§ **TO-DO ITEM**:
Print every one of the records below word for word, leaving the pictures out of your output.

━━ MATERIAL TO PROCESS

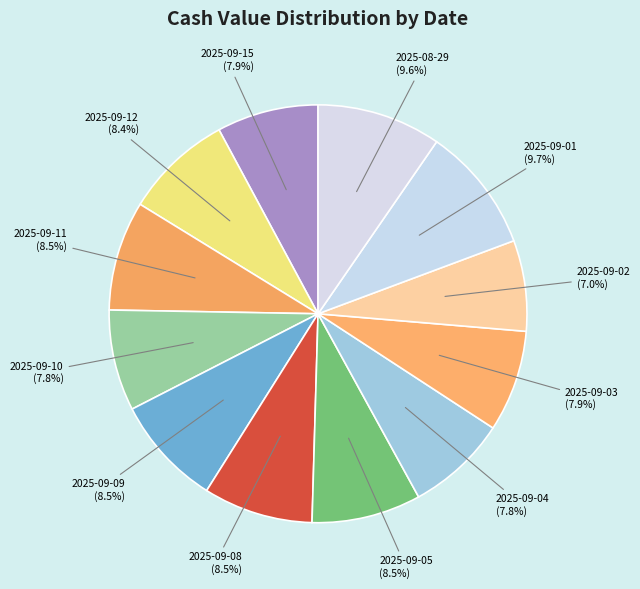

The 2025-09-02 slice represents 7% of the pie. True or false?

True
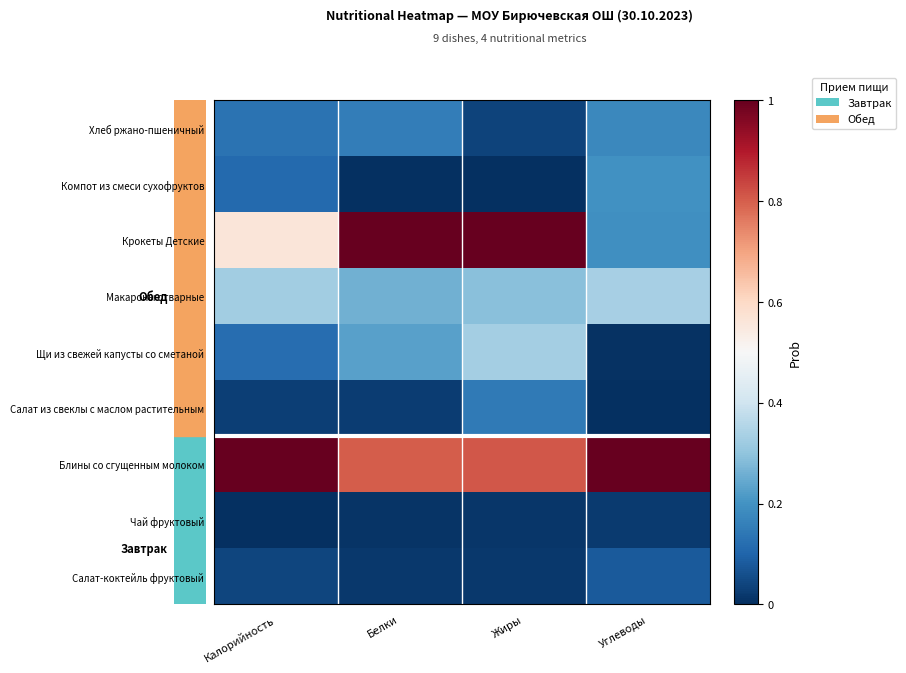

List the series in order of their peak value, highest first.

Блины со сгущенным молоком, Крокеты Детские, Макароны отварные, Щи из свежей капусты со сметаной, Компот из смеси сухофруктов, Хлеб ржано-пшеничный, Салат из свеклы с маслом растительным, Салат-коктейль фруктовый, Чай фруктовый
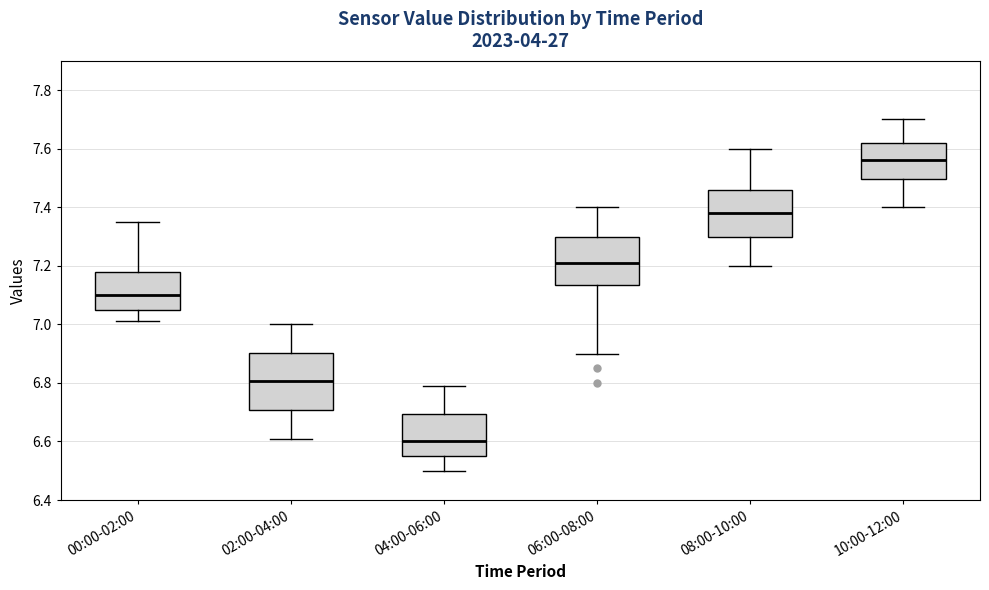

Where does the lower whisker of the box for 10:00-12:00 end on the y-axis? The values are not printed on the chart, so give them approximately, as read against the axis.

7.40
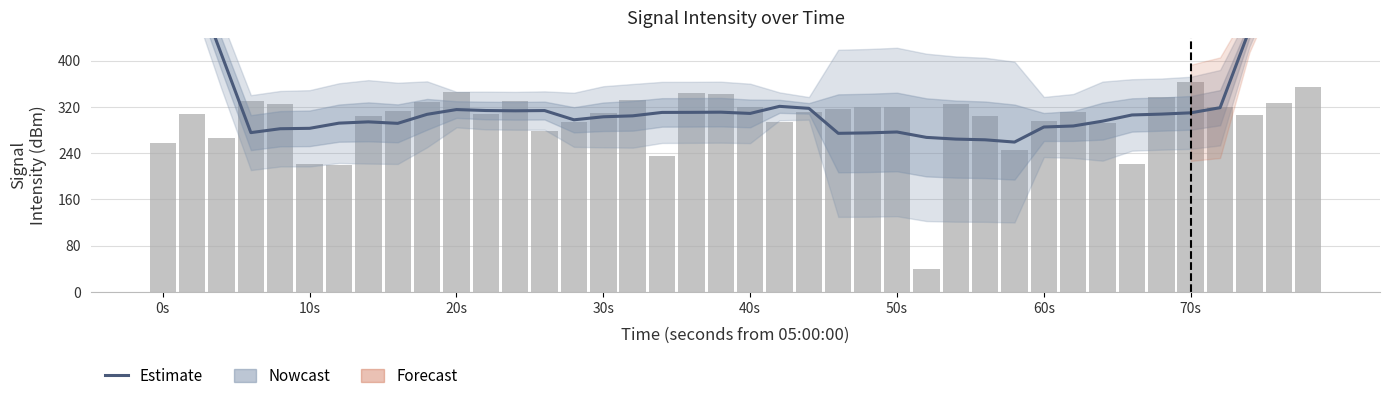

Is it true that the value at 20s is 726.4?

False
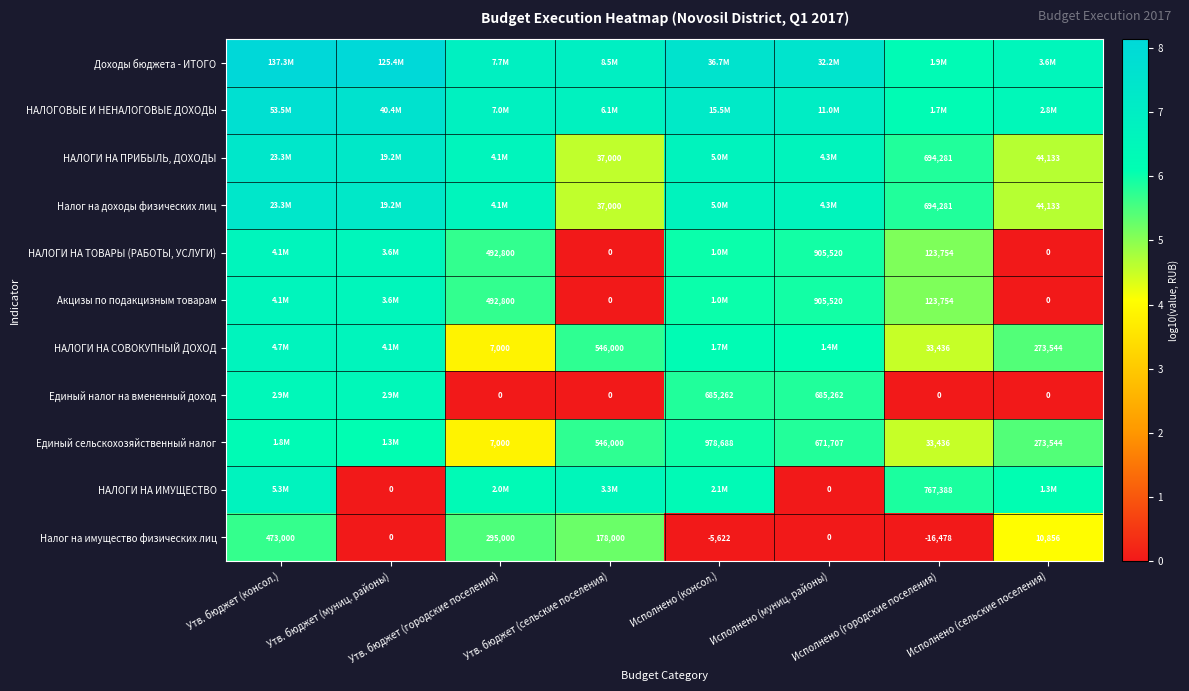

Is it true that Налог на имущество физических лиц equals -2.2 at Исполнено (консол.)?

False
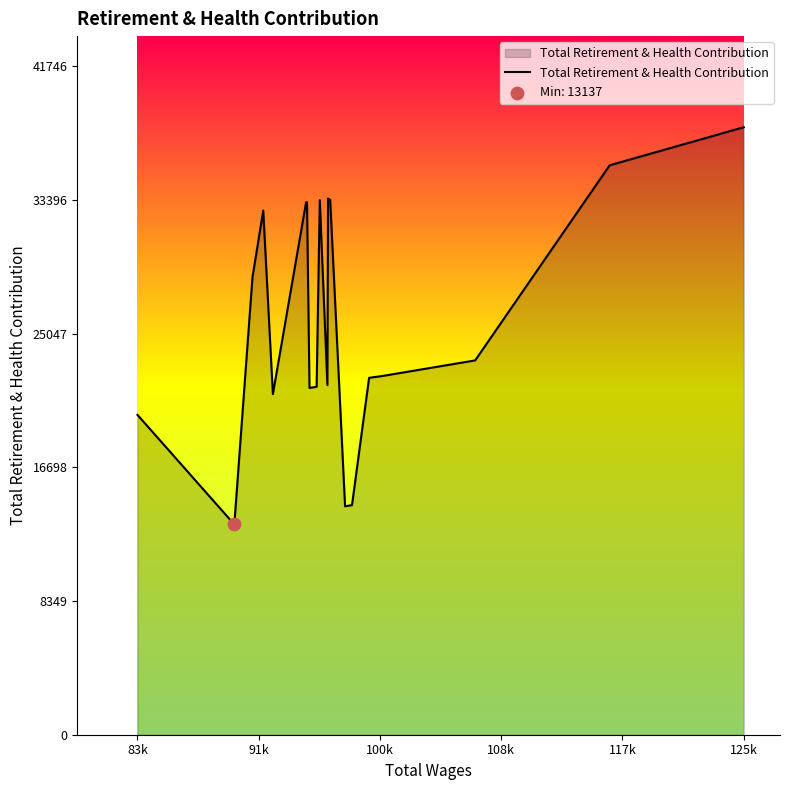

What is the maximum value shown in the chart?

37951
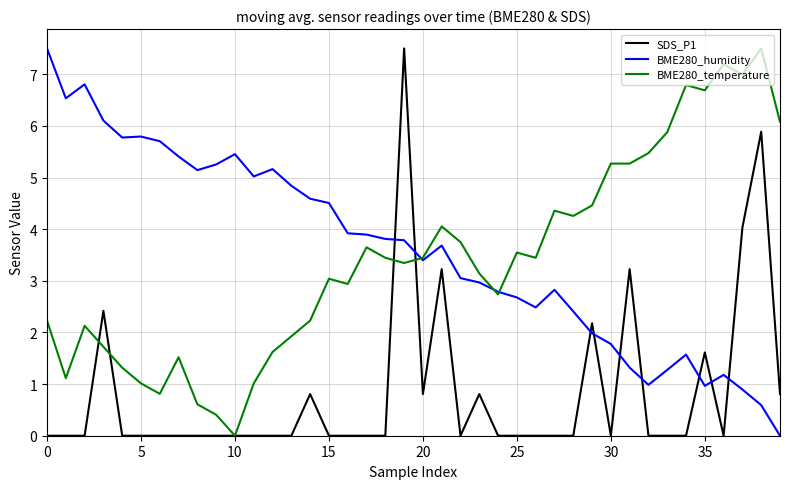

What is the maximum value for BME280_temperature?

7.5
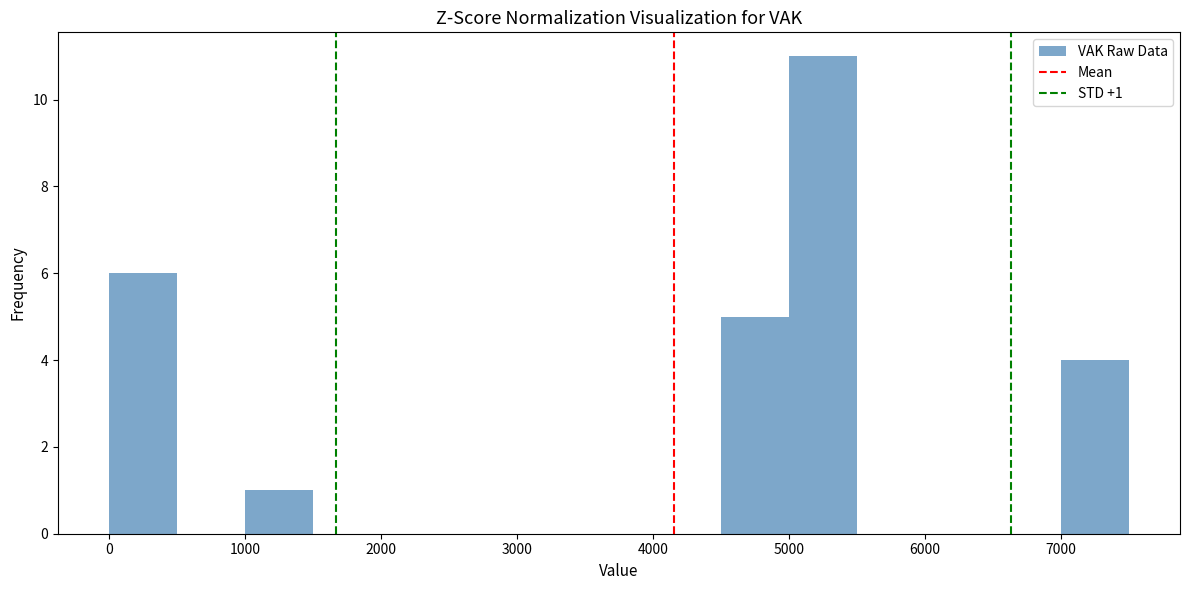

Which range on the x-axis has the tallest bar?

5000 to 5500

━━━━

§ **SOLUTION TO THIS EXERCISE**:
The 2025-09-02 slice represents 7% of the pie. True or false?

True

List the series in order of their peak value, highest first.

Блины со сгущенным молоком, Крокеты Детские, Макароны отварные, Щи из свежей капусты со сметаной, Компот из смеси сухофруктов, Хлеб ржано-пшеничный, Салат из свеклы с маслом растительным, Салат-коктейль фруктовый, Чай фруктовый

Where does the lower whisker of the box for 10:00-12:00 end on the y-axis? The values are not printed on the chart, so give them approximately, as read against the axis.

7.40

Is it true that the value at 20s is 726.4?

False

Is it true that Налог на имущество физических лиц equals -2.2 at Исполнено (консол.)?

False

What is the maximum value shown in the chart?

37951

What is the maximum value for BME280_temperature?

7.5

Which range on the x-axis has the tallest bar?

5000 to 5500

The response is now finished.